JAY — Selectmen agreed Monday that the highway crew salvage some items people want from a house on Route 133 the town owns and will have torn down.
The process has hit a little snag, Town Manager Ruth Cushman said.
Half the town has been asking to go in and remove items — a door, a plank and a mantle among other items from the house the town bought to improve an intersection at Route 133, Hyde Road and East Jay Road, she said.
The town paid $36,970.44 for the vacant house, a large barn and 3 or 4 acres of property at 346 Franklin Road on April 30. The money came from the $200,000 voters raised in the current budget to help make the intersection safer.
The Jay Historical Society wants a door, she said. Five or six people have called to ask if they could go in and salvage material.
“The problem is we hold the liability. I’ve been in there and it’s not in good shape,” Cushman said.
Someone wants a plank for sentimental reasons because that person had once lived there and wants to build a table with it, she said.
“My thought is that the highway crew go in there and get some items,” Chairman Steve McCourt said. “They are insured.”
It needs to be done so the house can be torn down and cleaned up, McCourt said.
“It’s a shame to throw it away if it means something to someone,“ Selectman Pearl Cook said.

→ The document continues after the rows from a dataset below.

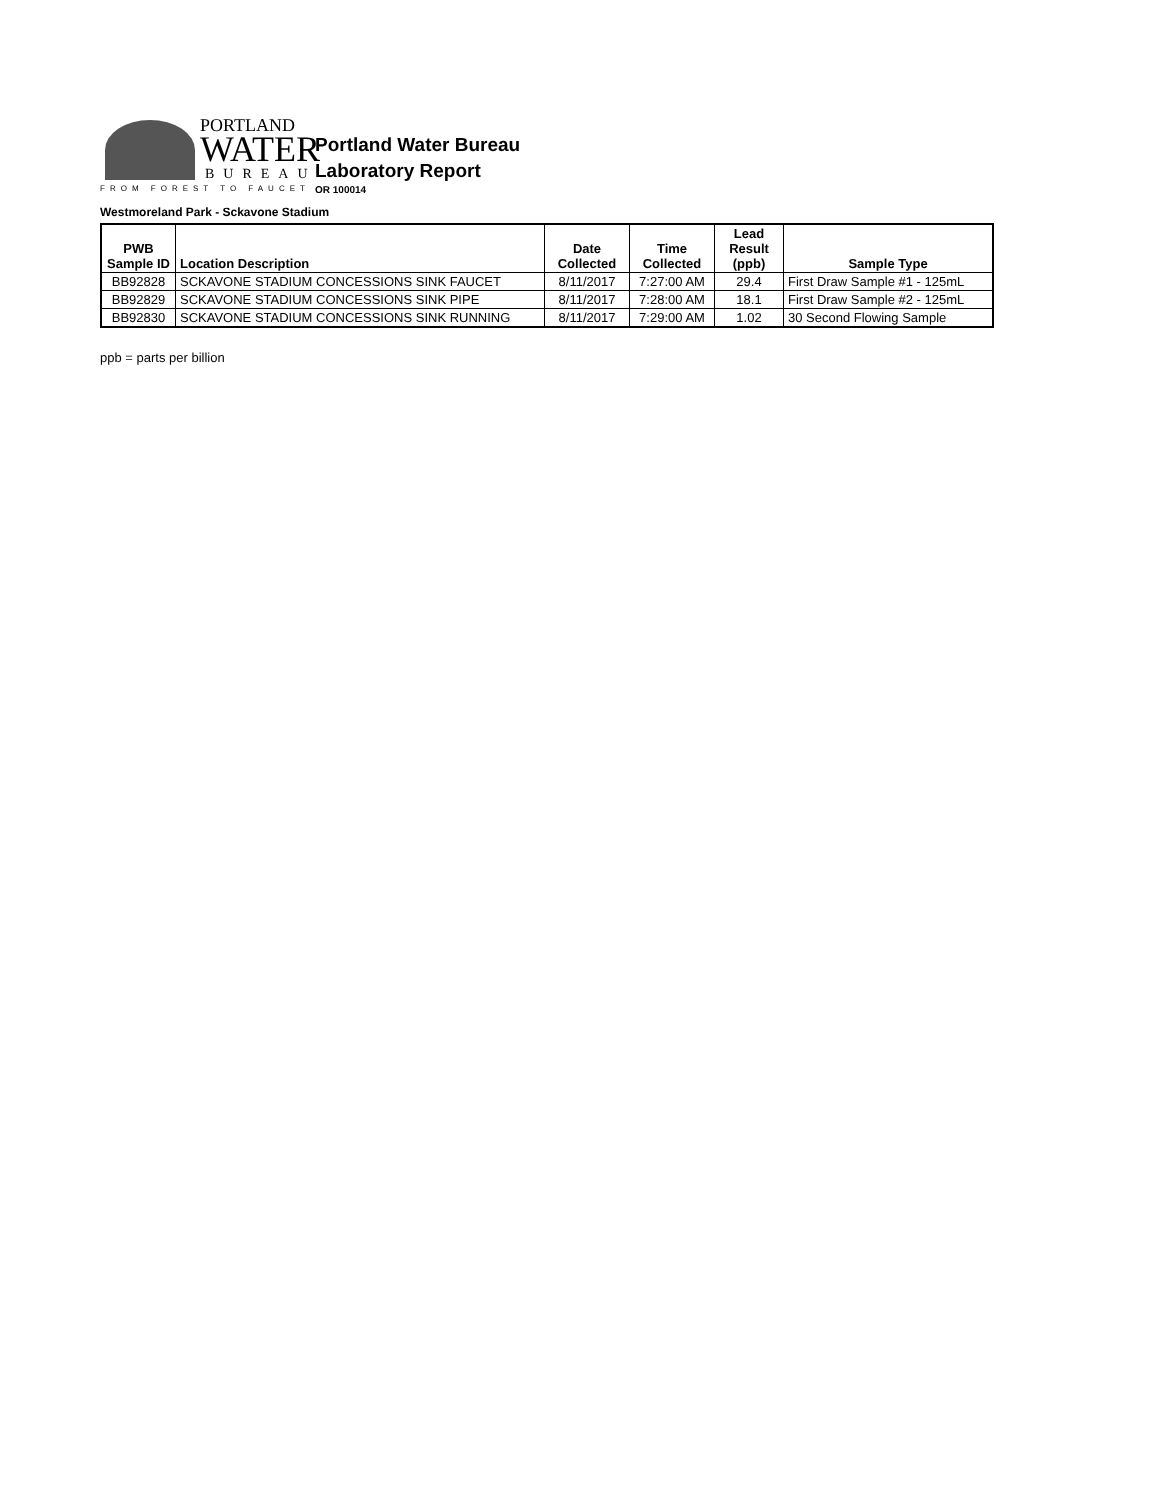PORTLAND
WATER
BUREAU
FROM FOREST TO FAUCET
Portland Water Bureau
Laboratory Report
OR 100014
Westmoreland Park - Sckavone Stadium
| PWB Sample ID | Location Description | Date Collected | Time Collected | Lead Result (ppb) | Sample Type |
| --- | --- | --- | --- | --- | --- |
| BB92828 | SCKAVONE STADIUM CONCESSIONS SINK FAUCET | 8/11/2017 | 7:27:00 AM | 29.4 | First Draw Sample #1 - 125mL |
| BB92829 | SCKAVONE STADIUM CONCESSIONS SINK PIPE | 8/11/2017 | 7:28:00 AM | 18.1 | First Draw Sample #2 - 125mL |
| BB92830 | SCKAVONE STADIUM CONCESSIONS SINK RUNNING | 8/11/2017 | 7:29:00 AM | 1.02 | 30 Second Flowing Sample |
ppb = parts per billion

Someone from Industry who is insured wants to go in take out items to sell to others, Cushman said.
“Once we start on that building we want it to come down and get cleaned up, “ McCourt said.
“I agree with the sentimental things to get them out but it should stop right there,” Cook said.
Cushman said an inspector found no asbestos in the house. The Maine Department of Environmental Protection is expected to send the town a letter acknowledging that.
Selectmen can ask what the timeline is for the project during DOT’s scheduled public hearing on the improvements at 6 p.m. Monday, May 20, at the Town Office.
They want to get the project done before the snow falls next year, she said.
If there is lead paint and it burns, the town would have to have the ashes hauled away, she said.
Vice Chairman Justin Merrill asked if the town’s Fire Department has been asked if they would like to train on it for going through walls and practicing other life-saving procedures. He was not talking about burning it, he said.
Public Safety Director Larry White Sr. said he will ask Assistant Chief Mike Booker about it. It would have to be set up quickly and with the building not being in great shape, White said, he didn‘t know.
The house had a fire in it in previous years.
The large barn will stay, McCourt said.
The house will come down and whatever property is needed for improvements would be used.
The rest of the field and the barn will go out to bid, McCourt said.
Both abutters are interested, Cushman said.